An ideal gas undergoes a change of state (2.0 atm. 3.0 L, 95 K ) to (4.0 atm. 5.0 L, 245 K) with a change in internal energy, #DeltaU# = 30.0 L atm. The change in enthalpy (#DeltaH#) of the process in L atm is (A) 44 (B) 42.3 (C) ?

Why don't we use the formula for work as nr(change in temp.) to get the work done by taking n=1.
When to use (change in pv) and when to use(change in temp.)

Answer 1
Well, every natural variable has changed, and so the mols changed as well. Apparently, the starting mols is not #1#!
#"1 mol gas" stackrel(?" ")(=) (P_1V_1)/(RT_1) = ("2.0 atm" cdot "3.0 L")/("0.082057 L"cdot"atm/mol"cdot"K"cdot"95 K")#
#= "0.770 mols" ne "1 mol"#

The final state also presents the same problem:

#"1 mol gas" stackrel(?" ")(=) (P_2V_2)/(RT_2) = ("4.0 atm" cdot "5.0 L")/("0.082057 L"cdot"atm/mol"cdot"K"cdot"245 K")#
#= "0.995 mols" ~~ "1 mol"#
It is clear that with these numbers (did you copy down the question correctly?), the mols of gas changed. So #Delta(nRT) ne nRDeltaT#.

Instead, we begin with the definition:

#H = U + PV#
where #H# is enthalpy, #U# is internal energy, and #P# and #V# are pressure and volume.

For a change in state,

#color(blue)(DeltaH) = DeltaU + Delta(PV)#
#= DeltaU + P_2V_2 - P_1V_1#
#= "30.0 L"cdot"atm" + ("4.0 atm" cdot "5.0 L" - "2.0 atm" cdot "3.0 L")#
#= color(blue)("44.0 L"cdot"atm")#
Had we chosen to use #Delta(nRT)#, we would still get it, as long as we DO change the mols of gas:
#color(blue)(DeltaH) = DeltaU + Delta(nRT)#
#= DeltaU + n_2RT_2 - n_1RT_1#
#= "30.0 L"cdot"atm" + ("0.995 mols" cdot "0.082057 L"cdot"atm/mol"cdot"K" cdot "245 K" - "0.770 mols" cdot "0.082057 L"cdot"atm/mol"cdot"K" cdot "95 K")#
#= color(blue)("44.0 L"cdot"atm")#

By the way, note that

#Delta(PV) ne PDeltaV + VDeltaP#

Actually,

#Delta(PV) = PDeltaV + VDeltaP + DeltaPDeltaV#
In this case the #DeltaPDeltaV# accounts for #10%# of the #DeltaH# value.
Sign up to view the whole answer

By signing up, you agree to our Terms of Service and Privacy Policy

Sign up with email
Answer 2

To find the change in enthalpy (ΔH), you can use the equation ΔH = ΔU + Δ(PV). Substituting the given values, you get: ΔH = 30.0 L atm + (4.0 atm - 2.0 atm) * 5.0 L. Solving this equation gives you ΔH = 42.0 L atm. Therefore, the correct answer is (B) 42.
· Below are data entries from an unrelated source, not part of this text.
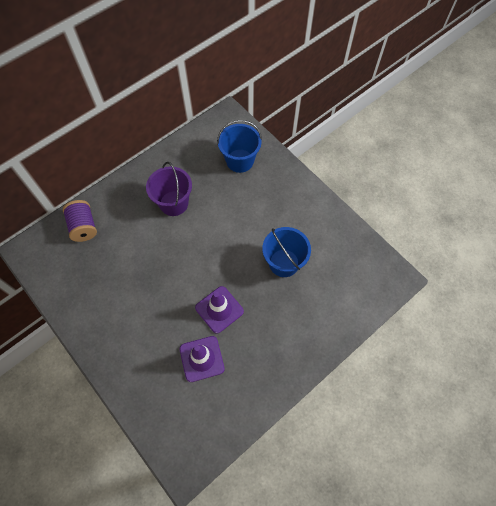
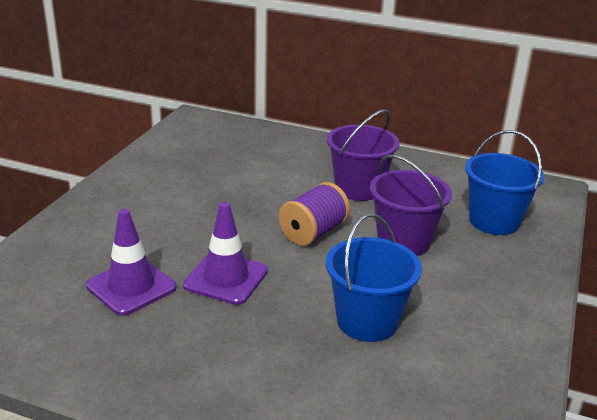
camera: 60 degrees right, 35 degrees down
(83, 226) = (258, 140): purple spool -> purple spool (313, 232)
(234, 211) = (403, 241): none -> purple bucket

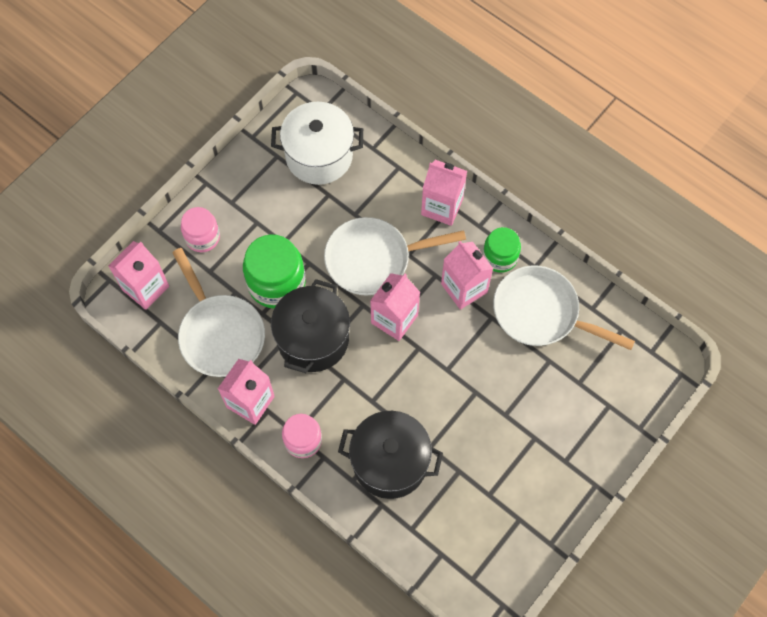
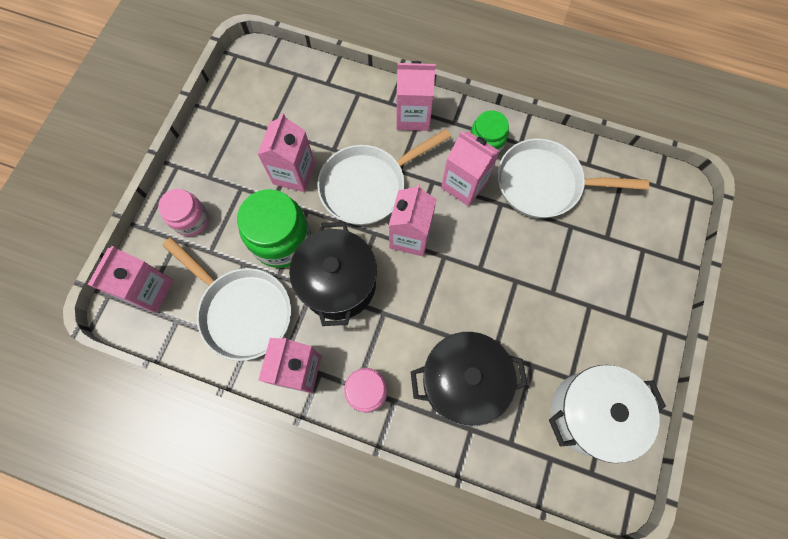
camera: 20 degrees left, 5 degrees up
(309, 225) = (294, 173): none -> pink carton
(319, 156) = (279, 106): white pot -> white pot (589, 413)

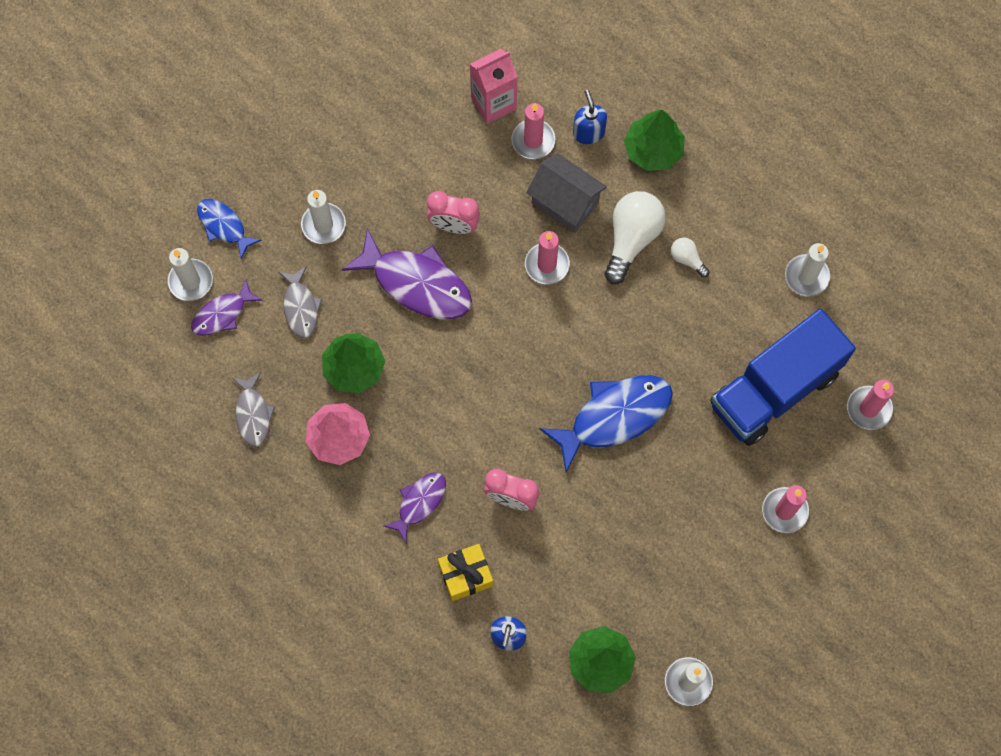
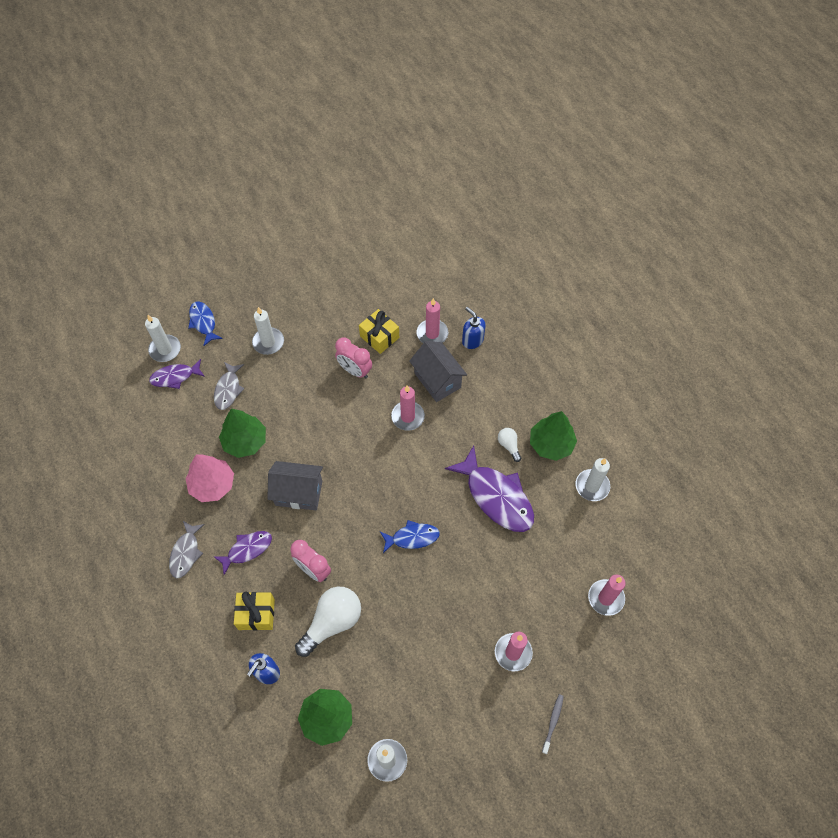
camera: 20 degrees right, 10 degrees down
(253, 414) = (163, 449): grey fish -> grey fish (186, 553)
(417, 283) = (313, 400): purple fish -> purple fish (496, 497)
(452, 410) = (298, 493): none -> grey house
(466, 168) = (379, 337): none -> yellow gift
(493, 103) = (415, 302): pink carton -> none
(588, 132) = (472, 340): blue soap dispenser -> blue soap dispenser turned 45 degrees counterclockwise
(614, 416) = (412, 537): blue fish -> blue fish, size x0.56
(631, 239) = (474, 419): white light bulb -> white light bulb (332, 622)
(653, 150) = (513, 365): green tree -> green tree (551, 444)
(774, 389) = (538, 559): blue truck -> none
(857, 572) = (553, 722): none -> grey toothbrush

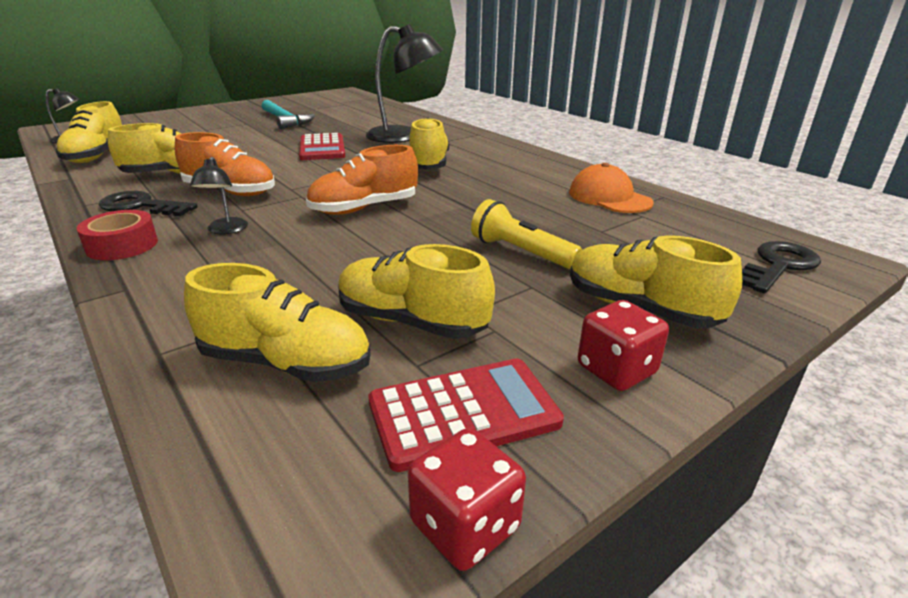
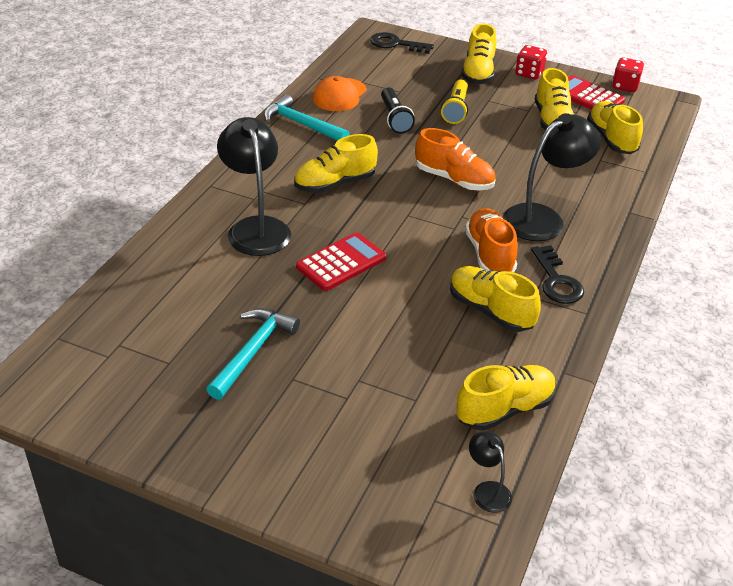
camera: 120 degrees left, 10 degrees up
(122, 245) = (603, 246): red tape -> none
(225, 230) = (543, 218): black lamp -> black lamp, size x2.13
(528, 211) = (395, 119): none -> black flashlight
(552, 172) = (302, 124): none -> turquoise hammer

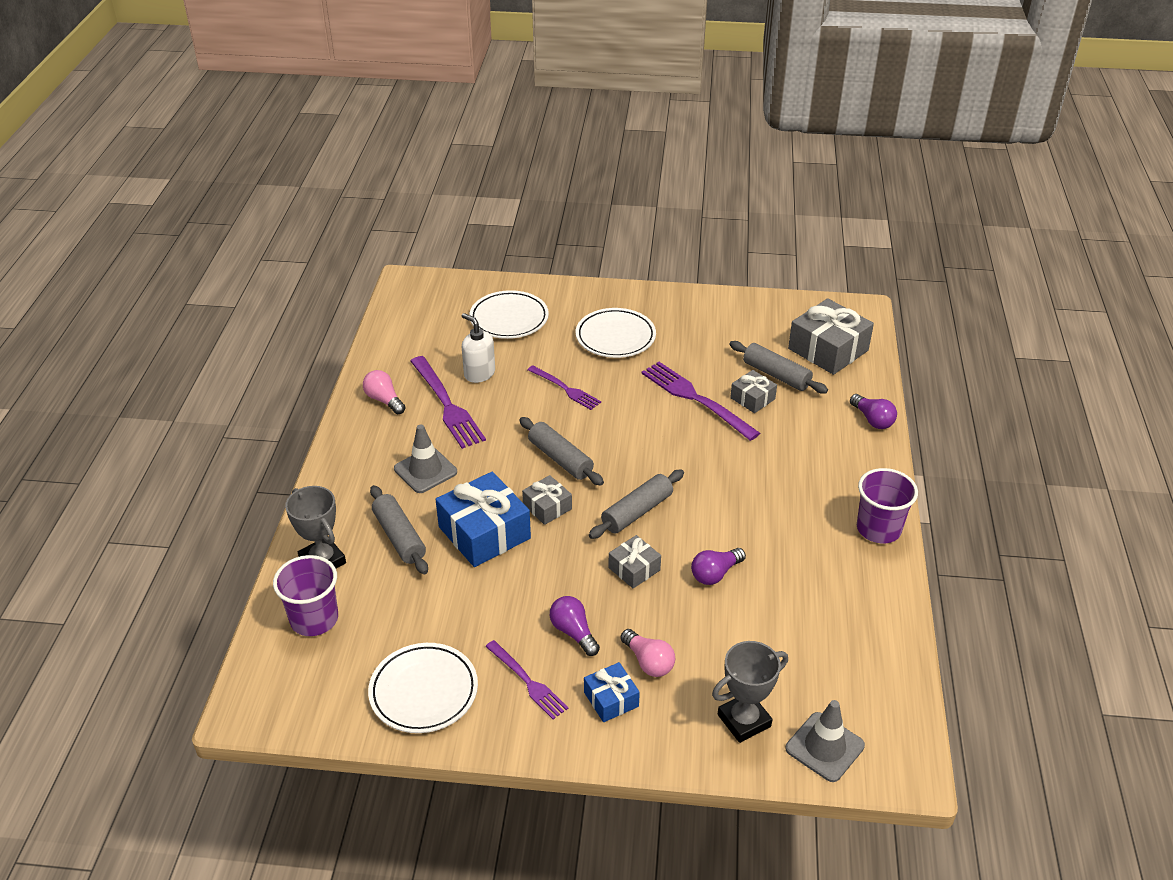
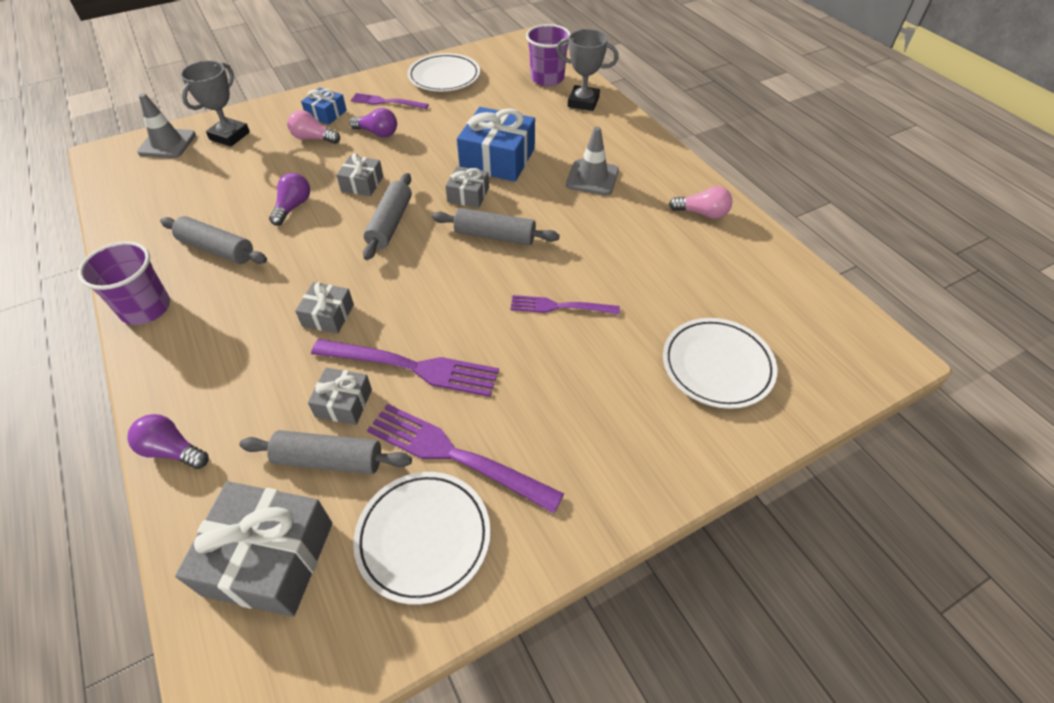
camera: 145 degrees right, 10 degrees up
(399, 537) = (553, 132): grey rolling pin -> grey rolling pin (217, 249)
(447, 405) = (645, 235): purple fork -> purple fork (454, 455)
(479, 373) = (659, 280): white soap dispenser -> none
(615, 337) = (573, 409): white plate -> white plate (423, 537)
(734, 457) = (328, 315): none -> grey gift

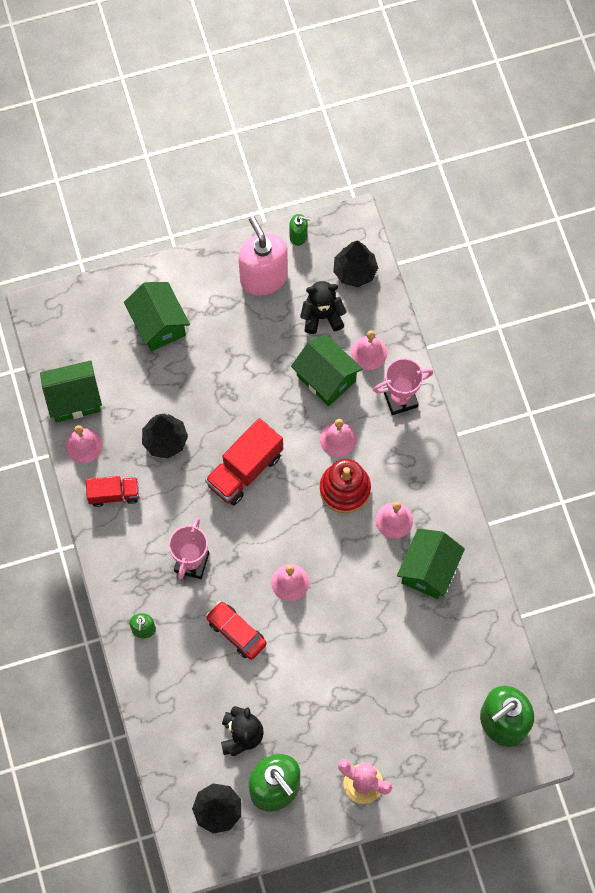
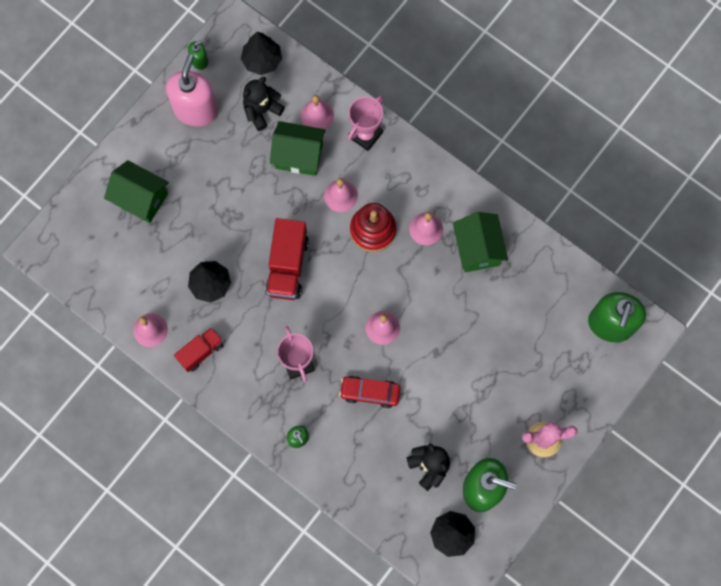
camera: 35 degrees left, 5 degrees up
(74, 399) = (116, 300): green house -> none
(263, 277) = (196, 110): pink soap dispenser -> pink soap dispenser turned 75 degrees clockwise

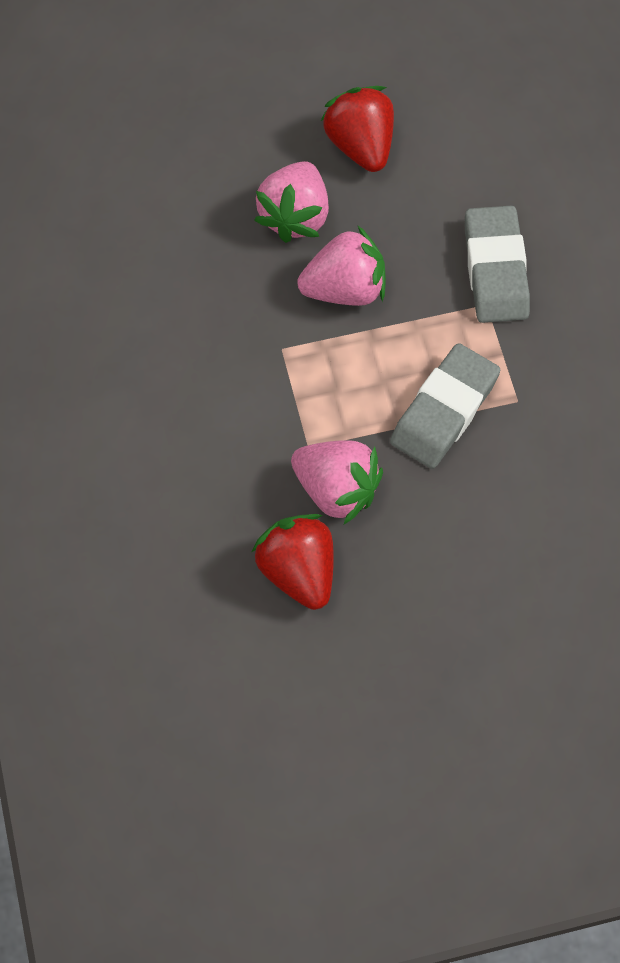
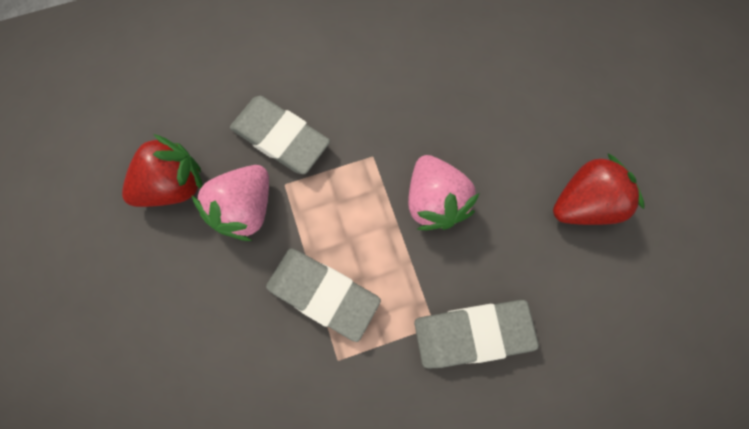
camera: 85 degrees right, 10 degrees up
(247, 448) = (280, 138): none -> grey eraser
(295, 216) = (500, 155): pink strawberry -> none

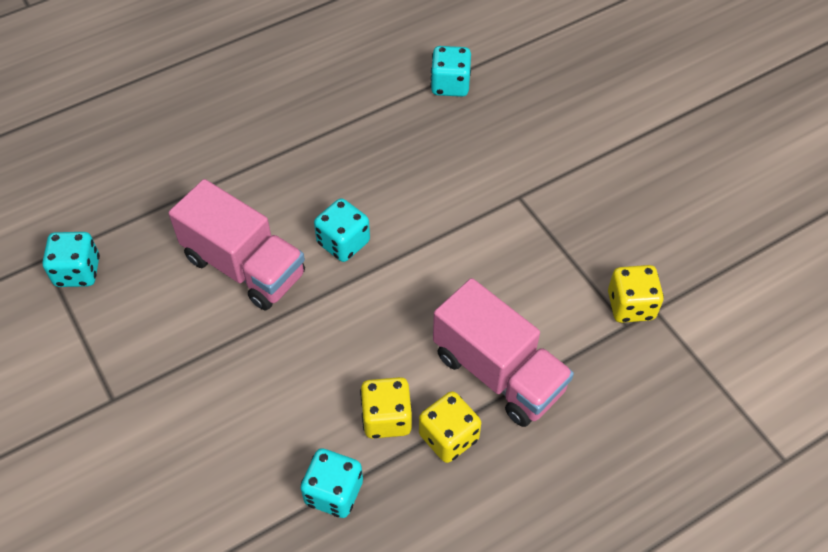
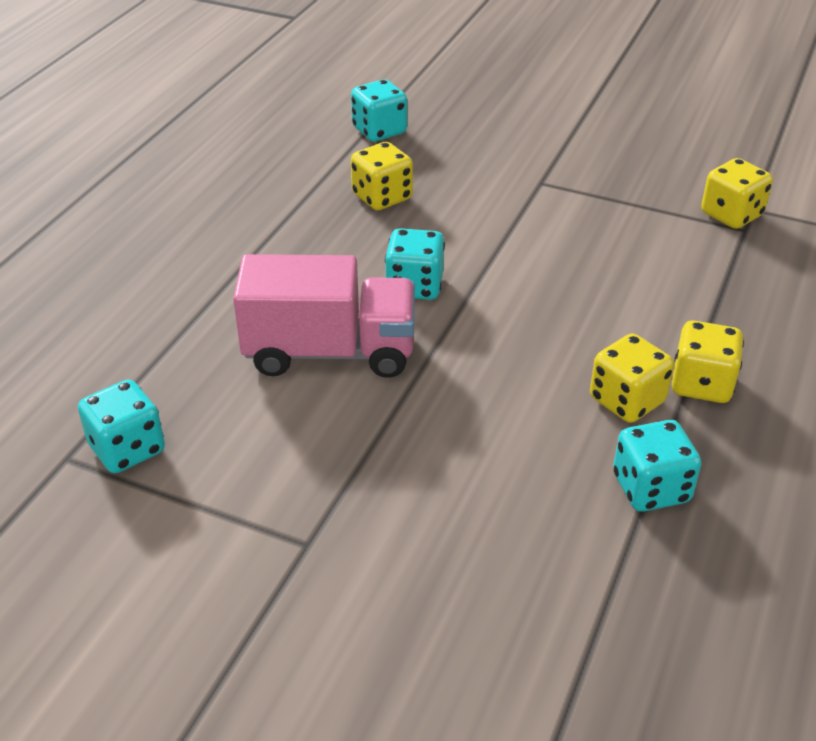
camera: 35 degrees left, 15 degrees down
(394, 151) = (382, 197): none -> yellow dice
(498, 372) = (683, 313): pink truck -> none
Sign up to view the whole answer

By signing up, you agree to our Terms of Service and Privacy Policy

Sign up with email
Answer 3

To find the change in enthalpy (( \Delta H )) for the process, we can use the formula:

[ \Delta H = \Delta U + \Delta (PV) ]

Where ( \Delta U ) is the change in internal energy and ( \Delta (PV) ) is the work done by the gas. Since the gas is ideal, we can use the formula for work done by an ideal gas:

[ \Delta (PV) = nR \Delta T ]

Where ( n ) is the number of moles of gas, ( R ) is the ideal gas constant, and ( \Delta T ) is the change in temperature.

First, we need to find the number of moles of gas. We can use the ideal gas law:

[ PV = nRT ]

For the initial state:

[ n_1 = \frac{PV}{RT} = \frac{(2.0 \text{ atm})(3.0 \text{ L})}{0.0821 \text{ L atm/mol K} \times 95 \text{ K}} ]

For the final state:

[ n_2 = \frac{(4.0 \text{ atm})(5.0 \text{ L})}{0.0821 \text{ L atm/mol K} \times 245 \text{ K}} ]

Then, the change in moles is ( \Delta n = n_2 - n_1 ).

Now, we can calculate ( \Delta (PV) ) and then ( \Delta H ):

[ \Delta (PV) = (\Delta n)R\Delta T ]

[ \Delta H = \Delta U + \Delta (PV) ]

Calculate ( \Delta H ) using the given values and the calculated values for ( \Delta n ) and ( \Delta (PV) ). The answer should be one of the options provided.

Sign up to view the whole answer

By signing up, you agree to our Terms of Service and Privacy Policy

Sign up with email
Answer 4

The change in enthalpy (ΔH) of the process can be calculated using the equation:

ΔH = ΔU + ΔnRT

Where: ΔU = Change in internal energy Δn = Change in moles of gas (final moles - initial moles) R = Ideal gas constant T = Temperature in Kelvin

Given: ΔU = 30.0 L atm Δn = (moles at final state) - (moles at initial state) = (4 atm × 5 L / (0.0821 L atm/K mol × 245 K)) - (2 atm × 3 L / (0.0821 L atm/K mol × 95 K)) R = 0.0821 L atm/K mol

Calculate Δn and substitute the values into the equation to find ΔH.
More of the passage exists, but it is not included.